#### [Page extract]
++++++++++

AutoStreamPipe: LLM Assisted Automatic Generation of Data Stream Processing Pipelines
Abolfazl Younesi, Zahra Najafabadi Samani, Thomas Fahringer
TL;DR
AutoStreamPipe tackles the problem of converting high-level user intent into production-grade data stream processing pipelines by integrating LLM-driven intent understanding with a novel Hypergraph of Thoughts (HGoT) reasoning framework and a resilient multi-agent execution layer. The three-phase architecture (Phase 1 query analysis, Phase 2 HGOT-based graph building, Phase 3 resilient execution) enables coherent, multi-DSL pipeline synthesis across Flink, Storm, and Spark, while continuously updating knowledge via RAG and robust retries. Key contributions include end-to-end automation, a dedicated query analyzer, the HGoT formalism and tooling, a fault-tolerant multi-agent planner, an open-source prototype, and the Error-Free Score (EFS) metric for holistic evaluation. Empirical results show substantial improvements in development time ($x6.3$) and error reduction ($x5.19$), with ASP delivering high EFS across simple to complex pipelines, supporting real-world deployment and rapid iteration for domain experts.
Abstract
Data pipelines are essential in stream processing as they enable the efficient collection, processing, and delivery of real-time data, supporting rapid data analysis. In this paper, we present AutoStreamPipe, a novel framework that employs Large Language Models (LLMs) to automate the design, generation, and deployment of stream processing pipelines. AutoStreamPipe bridges the semantic gap between high-level user intent and platform-specific implementations across distributed stream processing systems for structured multi-agent reasoning by integrating a Hypergraph of Thoughts (HGoT) as an extended version of GoT. AutoStreamPipe combines resilient execution strategies, advanced query analysis, and HGoT to deliver pipelines with good accuracy. Experimental evaluations on diverse pipelines demonstrate that AutoStreamPipe significantly reduces development time (x6.3) and error rates (x5.19), as measured by a novel Error-Free Score (EFS), compared to LLM code-generation methods.

++++++++++

#### [Material supplied]

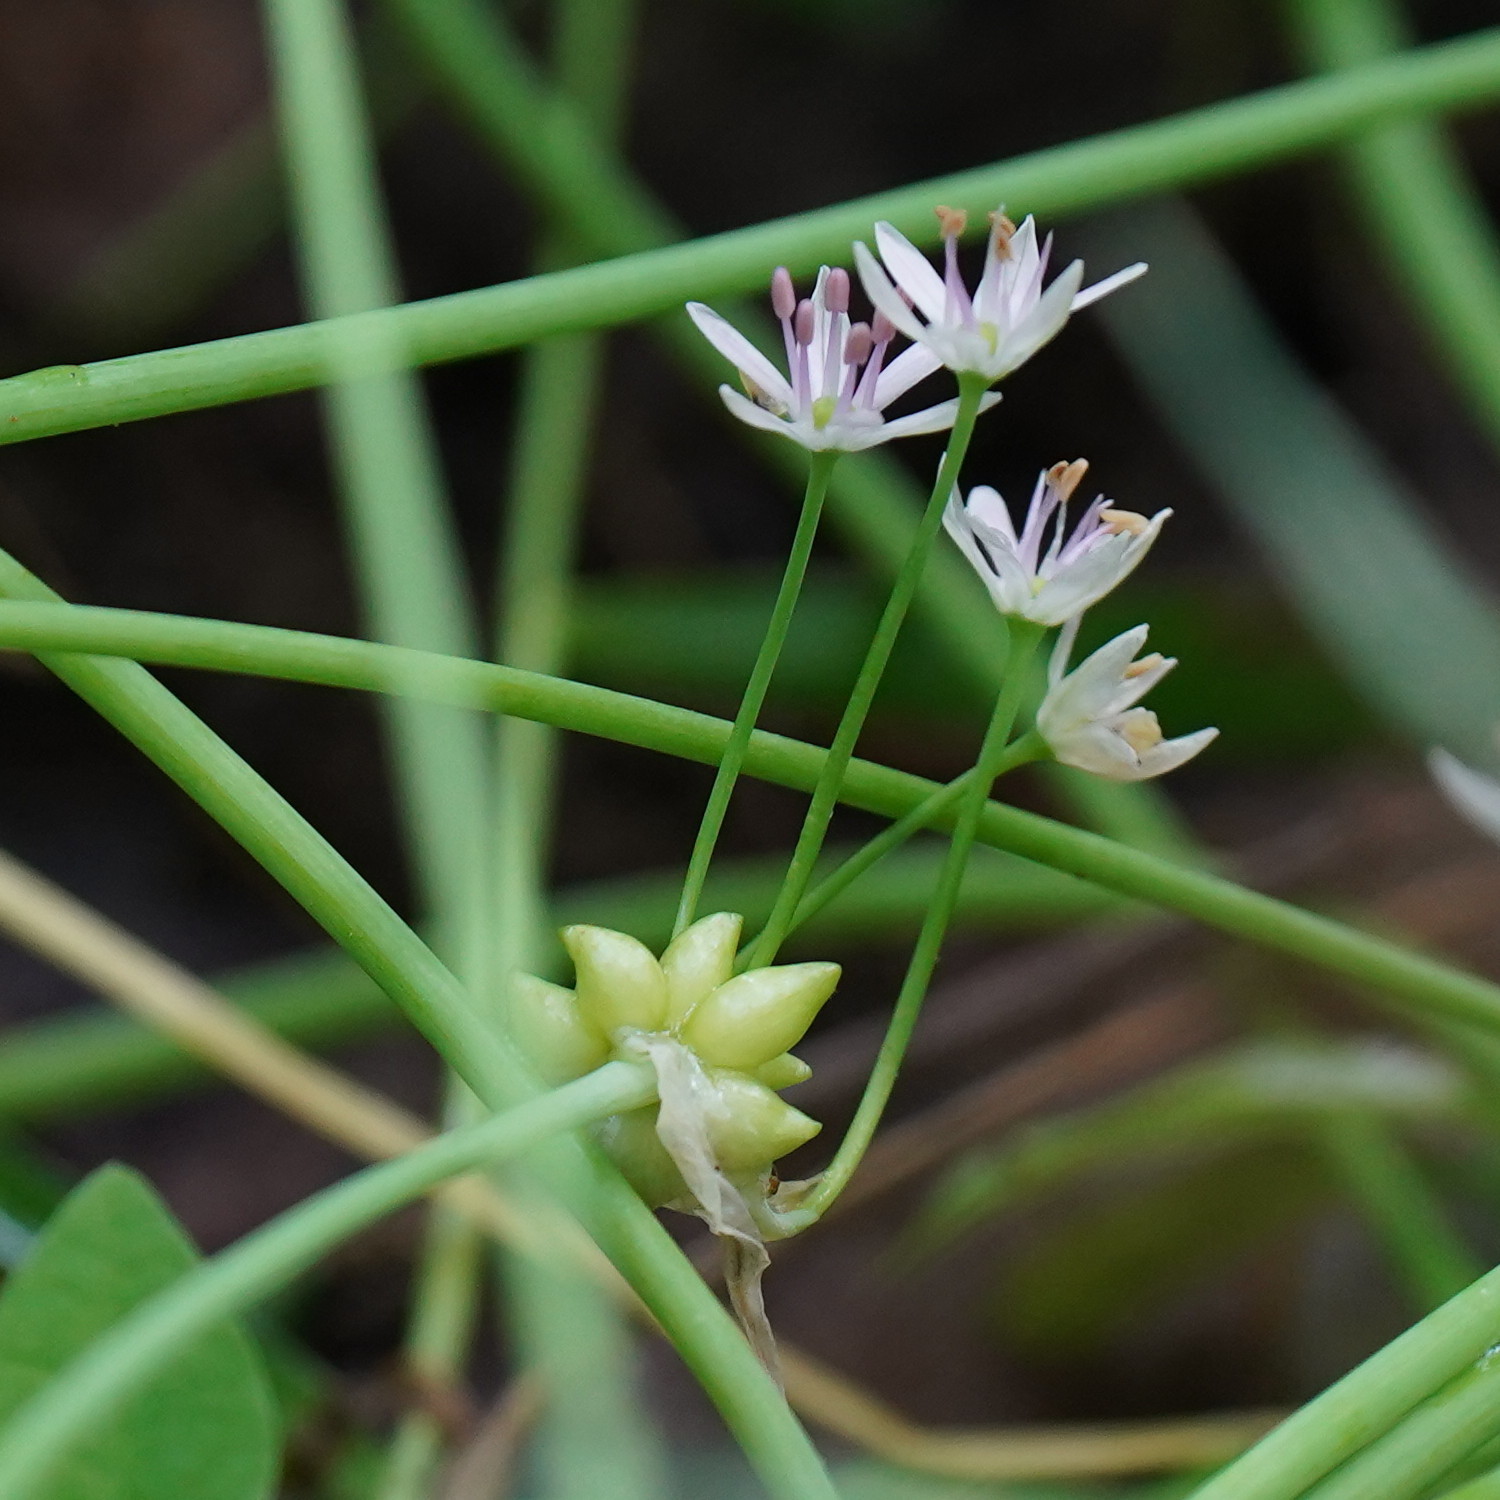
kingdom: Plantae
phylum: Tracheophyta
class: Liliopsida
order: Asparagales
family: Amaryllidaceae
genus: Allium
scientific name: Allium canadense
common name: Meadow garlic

++++++++++

#### [Exercise directions]
List every key contribution that the TL;DR of the AutoStreamPipe page names. The lines have no connection to the AutoStreamPipe page.

#### [Result of this exercise]
- End-to-end automation
- A dedicated query analyzer
- The HGoT formalism and tooling
- A fault-tolerant multi-agent planner
- An open-source prototype
- The Error-Free Score (EFS) metric for holistic evaluation